Buenos Aires, Argentina — The year 2004, punctuated by four powerful hurricanes in the Caribbean and deadly typhoons lashing Asia, was the fourth-hottest on record, extending a trend since 1990 that has registered the 10 warmest years, a U.N. weather agency said Wednesday.
The release of the report by the World Meteorological Organization came as environmental ministers from some 80 countries gathered in Buenos Aires for a United Nations conference on climate change, looking at ways to cut down on greenhouse gases that some say contribute heavily to Earth's warming.
Scientists say a sustained increase in temperature change is likely to continue disrupting the global climate, increasing the intensity of storms, potentially drying up farmlands and raising ocean levels, among other things.
Michel Jarraud, the World Meteorological Organization secretary-general, said the warming and increased storm activity could not be attributed to any particular cause, but was part of a global warming trend that was likely to continue.
Scientists have reported that temperatures across the globe rose an average of 1 degree over the past century with the rate of change since 1976 at roughly three times that over the past 100 years.
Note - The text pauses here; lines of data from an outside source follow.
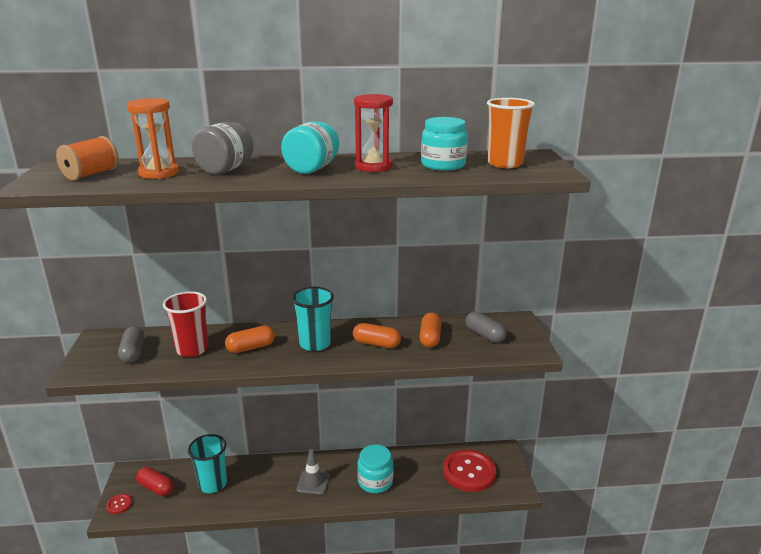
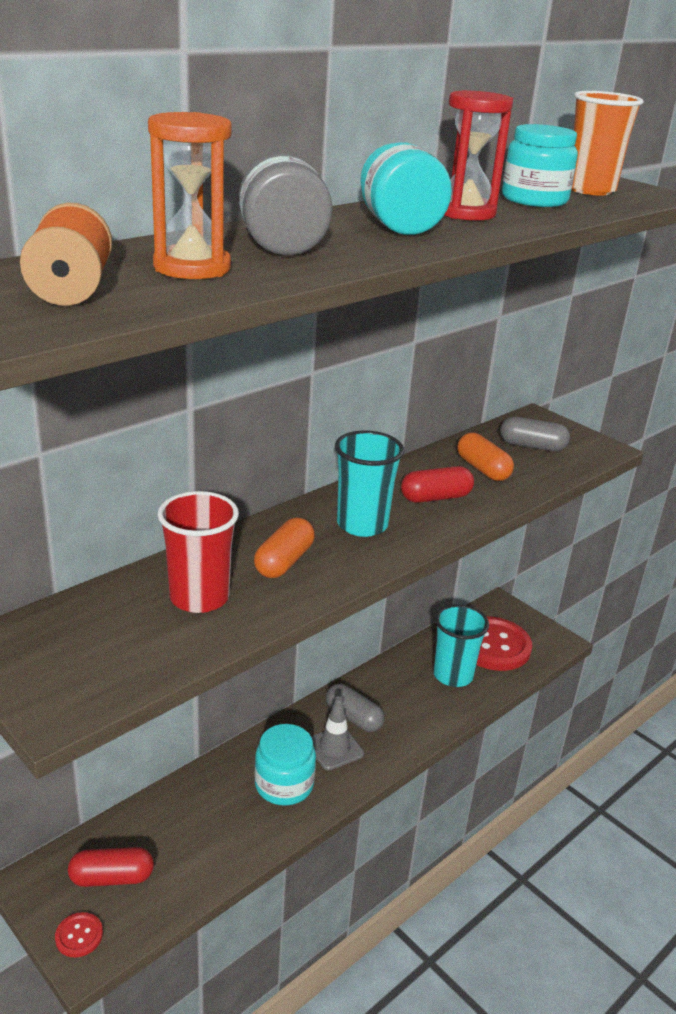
camera: 40 degrees left, 5 degrees up
(133, 353) = (107, 641): grey capsule -> grey capsule (353, 717)
(212, 484) = (197, 823): turquoise cup -> turquoise cup (453, 675)
(375, 481) = (407, 708): turquoise jar -> turquoise jar (284, 784)
(376, 344) = (435, 497): orange capsule -> red capsule

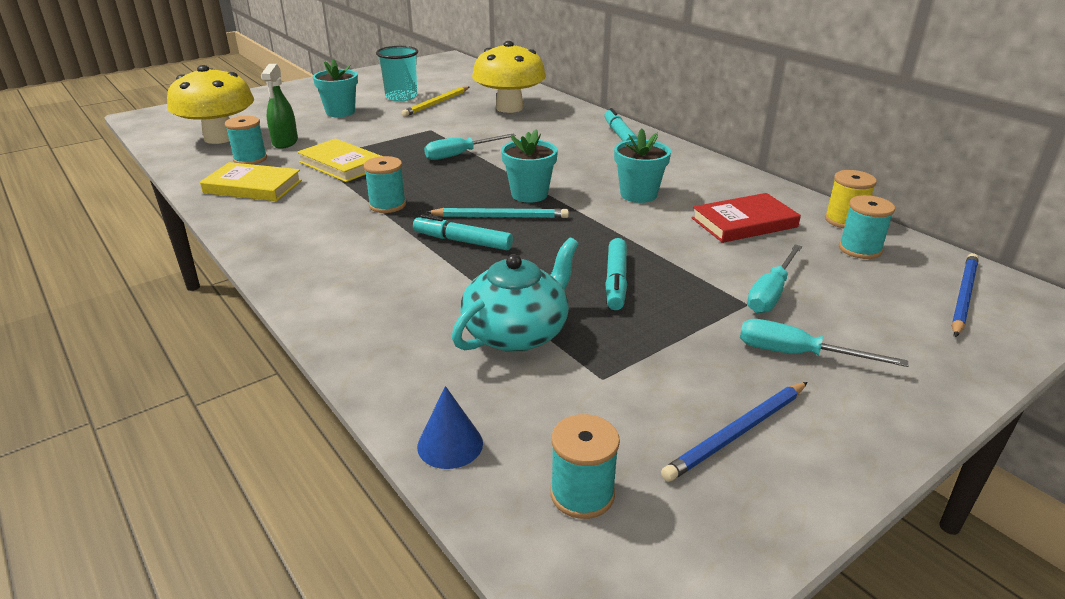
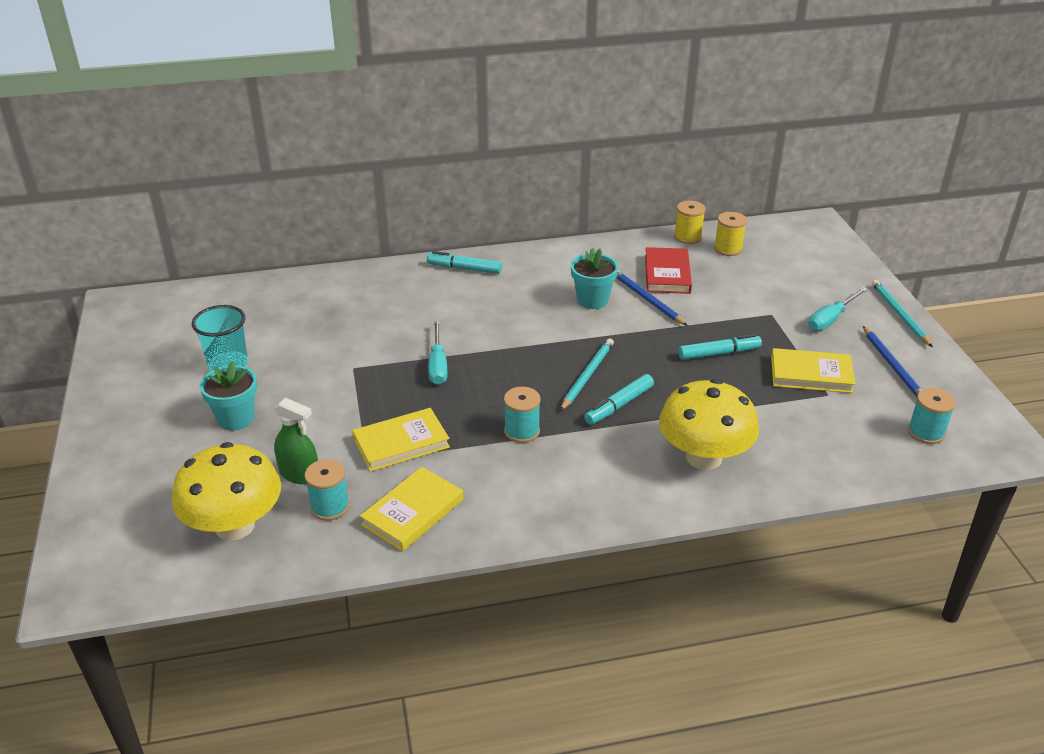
camera: 65 degrees left, 5 degrees up
(436, 103) = (277, 346): yellow pencil -> none
(450, 444) = (872, 469): blue cone -> none
(509, 108) = (338, 306): yellow mushroom -> yellow mushroom (703, 457)
(517, 333) = (764, 413): turquoise teapot -> none
(529, 194) = (555, 350): turquoise flower pot -> none
(616, 281) = (719, 353): turquoise marker -> turquoise marker turned 45 degrees counterclockwise
(637, 356) = (811, 374): none -> yellow book
(771, 293) = (763, 301): turquoise screwdriver -> none
(860, 249) = (728, 249): turquoise spool -> yellow spool
(898, 422) = (899, 314): none -> turquoise pencil
(963, 296) = (797, 242): blue pencil -> blue pencil (647, 299)

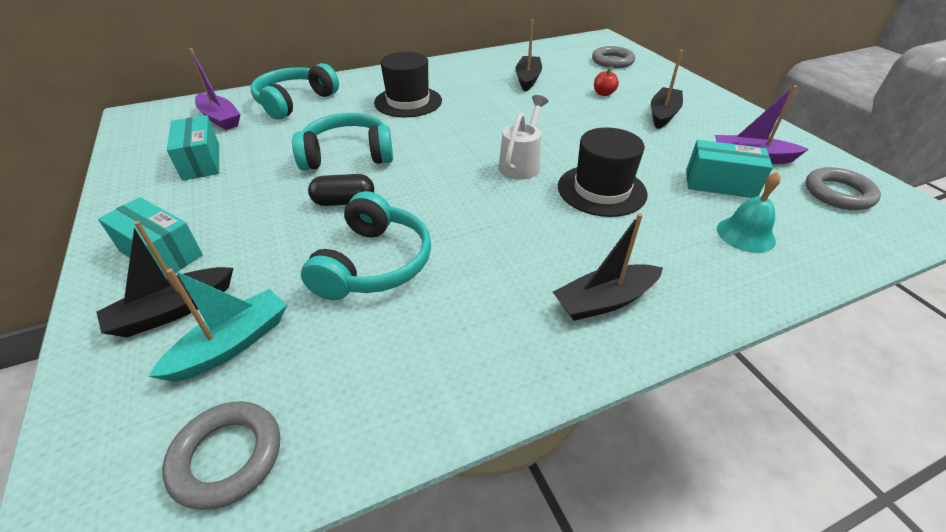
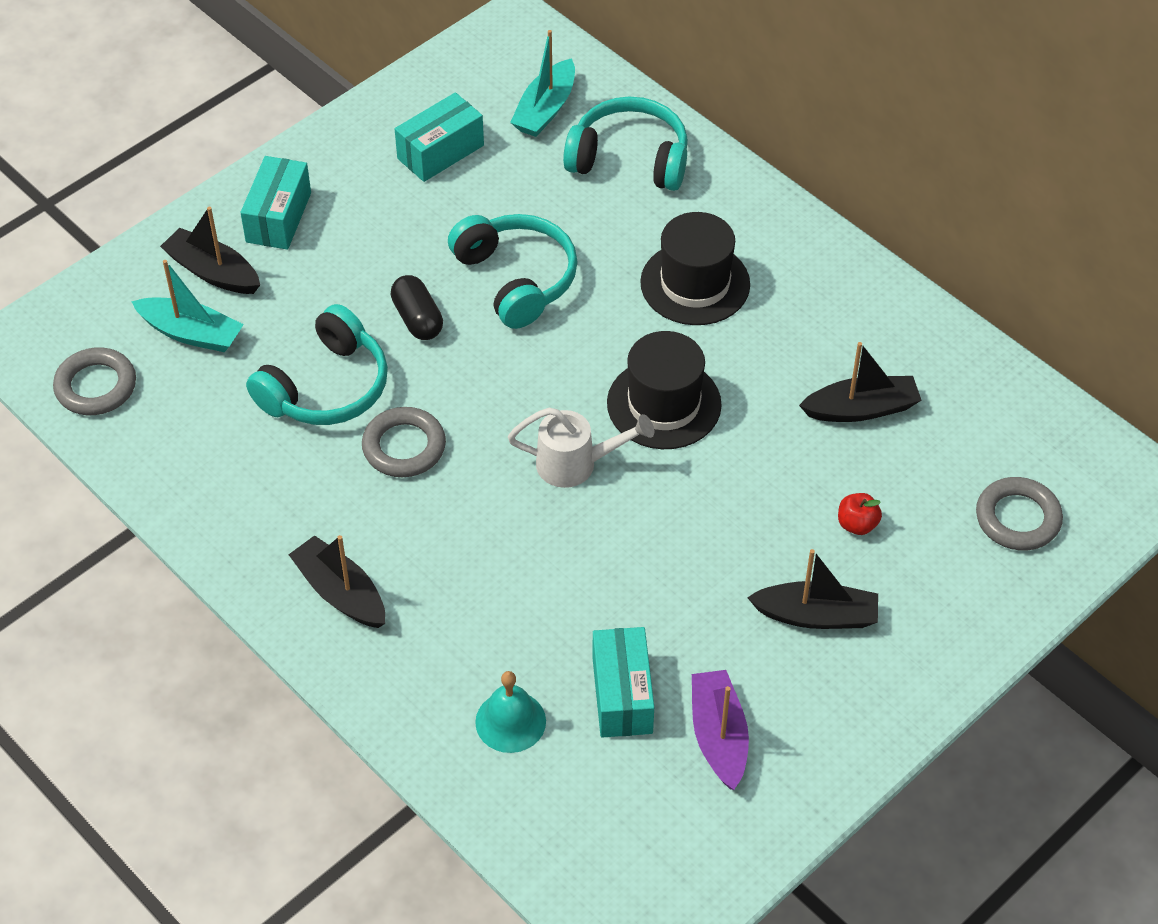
camera: 70 degrees right, 10 degrees up
(220, 118) = (545, 109): purple boat -> turquoise boat
(373, 263) = (326, 387): turquoise headphones -> turquoise headphones turned 45 degrees counterclockwise
(601, 190) = (548, 562): black hat -> black hat (664, 404)
(838, 193) = (657, 838): grey ring -> grey ring (404, 447)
The World Meteorological Organization said it expected Earth's average surface temperature to rise 0.8 degrees above the normal 57 degrees Fahrenheit in 2004, adding this year to a recent pattern that included the four warmest years on record, with the hottest being 1998.
During the summer, heat waves in southern Europe pushed temperatures to near-record highs in southern Spain, Portugal and Romania, where thermostats peaked at 104 degrees.
The extreme weather of 2004 extended to storms.
The Caribbean had four hurricanes that reached Category 4 or 5 status, those capable of causing extreme and catastrophic damage. It was only the fourth time in recent history that so many were recorded.
Jarraud said the high temperatures like those seen in parts of Europe this year were expected to inch up in the coming years.